Turning 30, Arco art fair debuts sleek new look
Around 200 galleries left out as Carlos Urroz takes charge of Madrid showcase
Arco will survive if it manages to ward off the crisis and get good results. This is the main challenge for Carlos Urroz as he debuts as director of the great Madrid contemporary art fair, now in its 30th year. His formula for success was presented this week to executives of Ifema, the convention center that hosts Arco, which this year runs from February 16 to 20.
Collecting is the focus of this year's event, and 120 collectors from all over the world have been asked to come and get acquainted with the art being sold by 197 galleries in the general exhibition (20 fewer than last year) and the parallel sections. Also noteworthy is that the selection committee has left out some 200 galleries this time round.
This year's guest country is Russia, although it is only represented by eight galleries. Alexander Kutnetsov, the Russian ambassador in Madrid, specified that these galleries come from various parts of the country and not just Moscow or St Petersburg.
Russian contemporary art will be represented by galleries such as the Garage Center for Contemporary Culture, created in Moscow in 2008 by the multimillionaire oil tycoon (and owner of Chelsea soccer club) Roman Abramovich, whose presence is widely anticipated at the official inauguration of the fair.
For collectors with somewhat more limited means, Arco is inaugurating a project called First Collector, which provides aspiring collectors with advice on how to invest in art. Carlos Urroz guaranteed that the team of advisors will be very careful not to recommend specific artists or galleries.
"Their sole mission is to give people a sense of what they can do with a specific amount of money and provide indications as to where they may find such artworks," he said.
Also of note is the fact that parallel cultural events, which played a leading role under former Arco director Lourdes Fernández, have been substantially reduced. The most important event in this section will be a tribute to the fair's 30th anniversary through a review of the artworks that surprised visitors the most over the years.
Observers have taken good note of the fair's evolution- or involution, more recently. "For nearly a couple of decades, Arco enjoyed unexpected prominence in Spain's artistic scene," notes Manuel Borja-Villel, director of the Reina Sofía contemporary art museum.
"More than a fair per se, it has been a cultural reference.

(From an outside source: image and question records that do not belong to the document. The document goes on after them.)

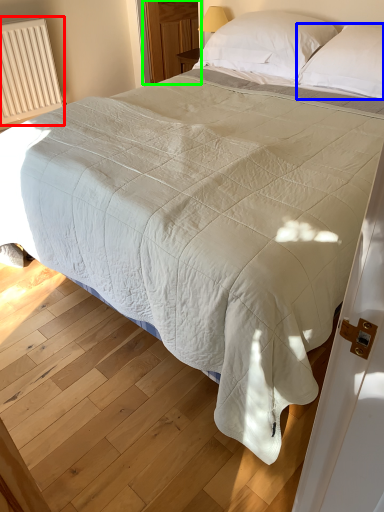
Question: Based on their relative distances, which object is nearer to radiator (highlighted by a red box)? Choose from pillow (highlighted by a blue box) and glass door (highlighted by a green box).

Choices:
 (A) pillow
 (B) glass door

Answer: (B)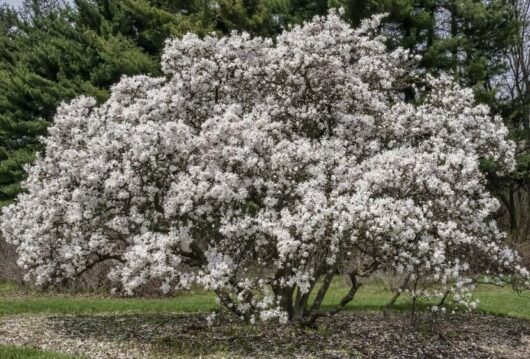
Locate an element on the screen. Image resolution: width=530 pixels, height=359 pixels. white pedistals on ground is located at coordinates (90, 347).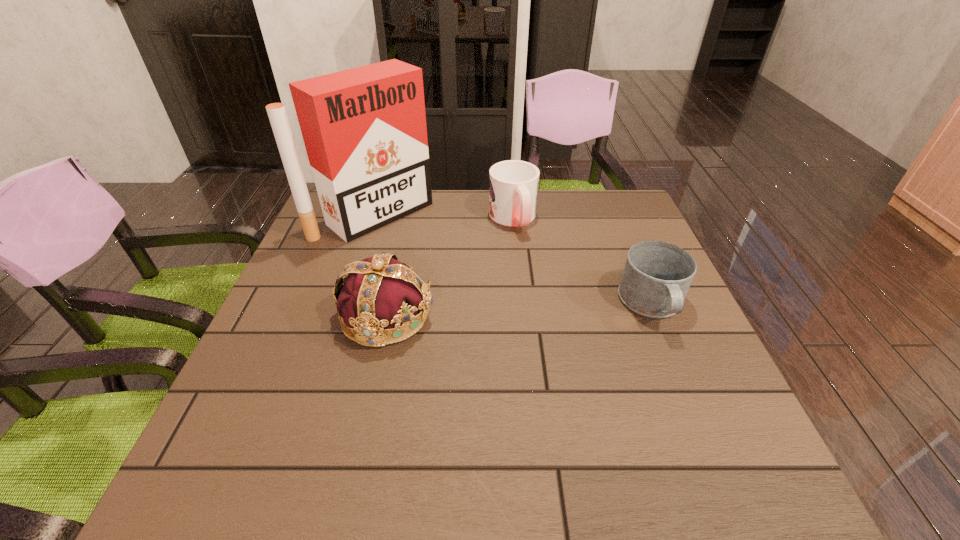
Where is `vacant space situated on the side of the taller mug with the handle`? Image resolution: width=960 pixels, height=540 pixels. vacant space situated on the side of the taller mug with the handle is located at coordinates [x=538, y=272].

The width and height of the screenshot is (960, 540). I want to click on vacant area situated 0.240m on the front-facing side of the cigarette case, so click(x=466, y=276).

Locate an element on the screen. This screenshot has height=540, width=960. vacant space located 0.280m on the front-facing side of the cigarette case is located at coordinates (476, 284).

Locate an element on the screen. vacant space situated on the front-facing side of the cigarette case is located at coordinates (420, 242).

Identify the location of mug present at the far edge. The width and height of the screenshot is (960, 540). (513, 184).

Find the location of a particular element. This screenshot has width=960, height=540. cigarette case present at the far edge is located at coordinates (364, 129).

The image size is (960, 540). I want to click on crown that is at the left edge, so click(x=379, y=293).

Where is `cigarette case at the left edge`? cigarette case at the left edge is located at coordinates (364, 129).

You are a GUI agent. You are given a task and a screenshot of the screen. Output one action in this format:
    pyautogui.click(x=<x>, y=<y>)
    Task: Click on the object present at the right edge
    
    Given the screenshot: What is the action you would take?
    pyautogui.click(x=657, y=275)

In order to click on object that is at the far left corner in this screenshot , I will do `click(364, 129)`.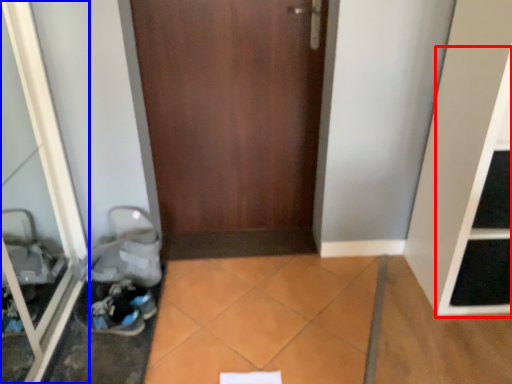
Question: Which object appears closest to the camera in this image, shelf (highlighted by a red box) or glass door (highlighted by a blue box)?

Choices:
 (A) shelf
 (B) glass door

Answer: (B)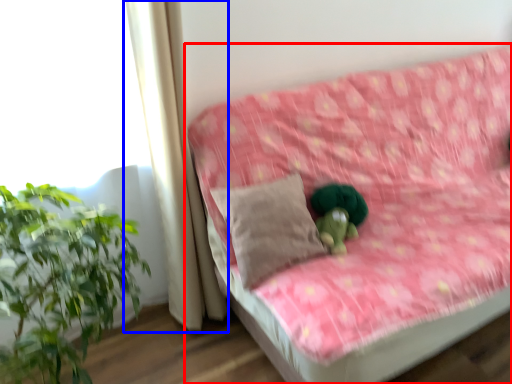
Question: Which of the following is the closest to the observer, studio couch (highlighted by a red box) or curtain (highlighted by a blue box)?

Choices:
 (A) studio couch
 (B) curtain

Answer: (A)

Entire generations of schoolchildren got used to seeing contemporary art in its pavilions, and assimilating the fact that new material at the fair represented what was going on in the world."

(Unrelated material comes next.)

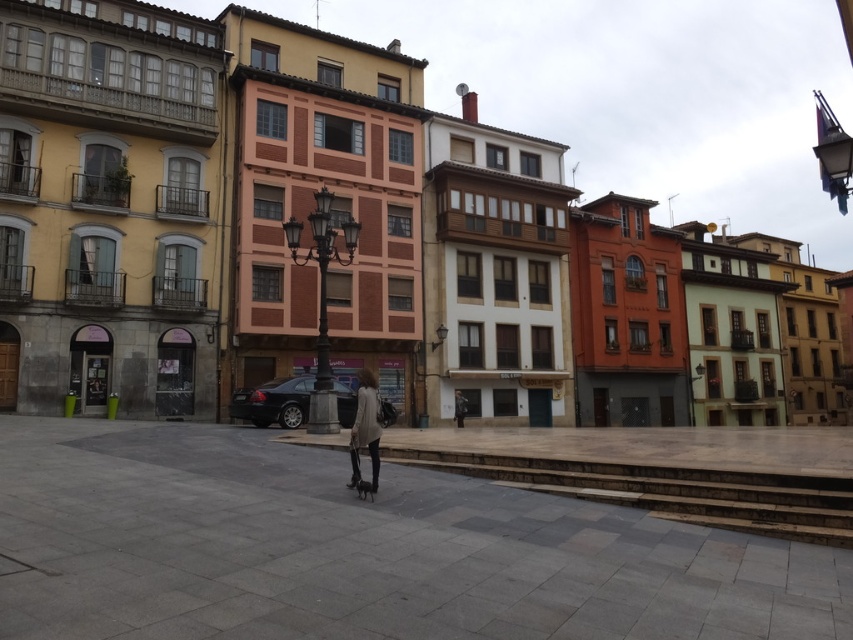
You are a fashion designer observing two people in the plaza. You notice the light beige sweater at center and the dark gray fabric jacket at center. Which clothing item is taller?

The light beige sweater at center is taller than the dark gray fabric jacket at center.

Consider the image. You are standing in the plaza and see the point marked at coordinates (364, 428). What object is located at that point?

The point at coordinates (364, 428) corresponds to the light beige sweater at center.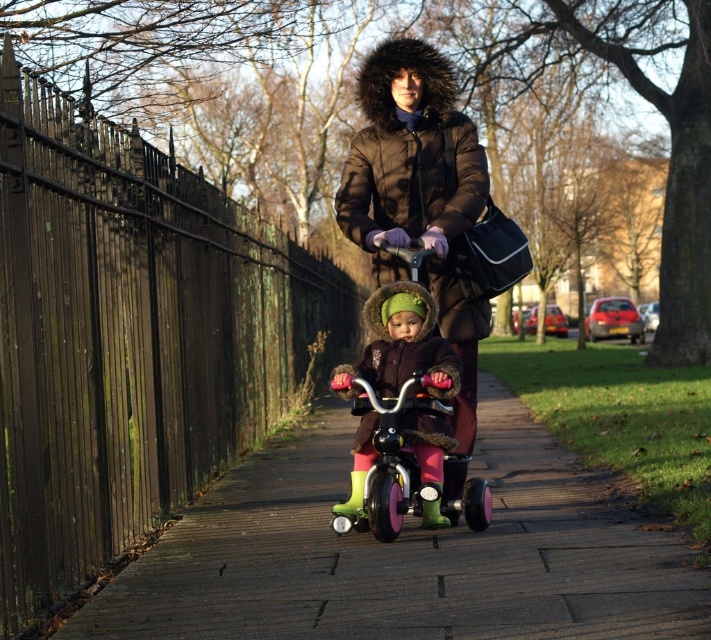
Who is more distant from viewer, (447,67) or (348,397)?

He goes on to explain how and why the fair has gradually waned, culminating in last year's very public dispute between executives and gallery representatives over who should be deciding what art makes it into Arco.
"Today, Arco is a symptom of the problems facing the Spanish artistic system: lack of visibility, absence of a discourse of its own and a certain degree of affectation," he asserts.

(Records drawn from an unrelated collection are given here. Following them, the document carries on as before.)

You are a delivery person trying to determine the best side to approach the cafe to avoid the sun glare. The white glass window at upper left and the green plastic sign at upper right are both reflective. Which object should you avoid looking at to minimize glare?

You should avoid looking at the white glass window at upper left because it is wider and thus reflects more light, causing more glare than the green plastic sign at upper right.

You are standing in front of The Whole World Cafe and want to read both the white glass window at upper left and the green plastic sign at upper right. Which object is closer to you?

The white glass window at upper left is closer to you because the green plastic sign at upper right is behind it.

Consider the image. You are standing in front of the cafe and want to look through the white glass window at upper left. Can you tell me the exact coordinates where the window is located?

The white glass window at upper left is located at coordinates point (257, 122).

"We were wrong when we thought that infrastructures would by themselves create a cultural discourse and fabric, because the result was the dissolution of public space into the domain of publicity, and the absorption of the artistic aspects by the social ones.
"The stress was on the show value, thinking that figures were an end-all in themselves, but once economic resources started to dwindle, the reality of a very precarious market with a shallow debate level has become patently manifest."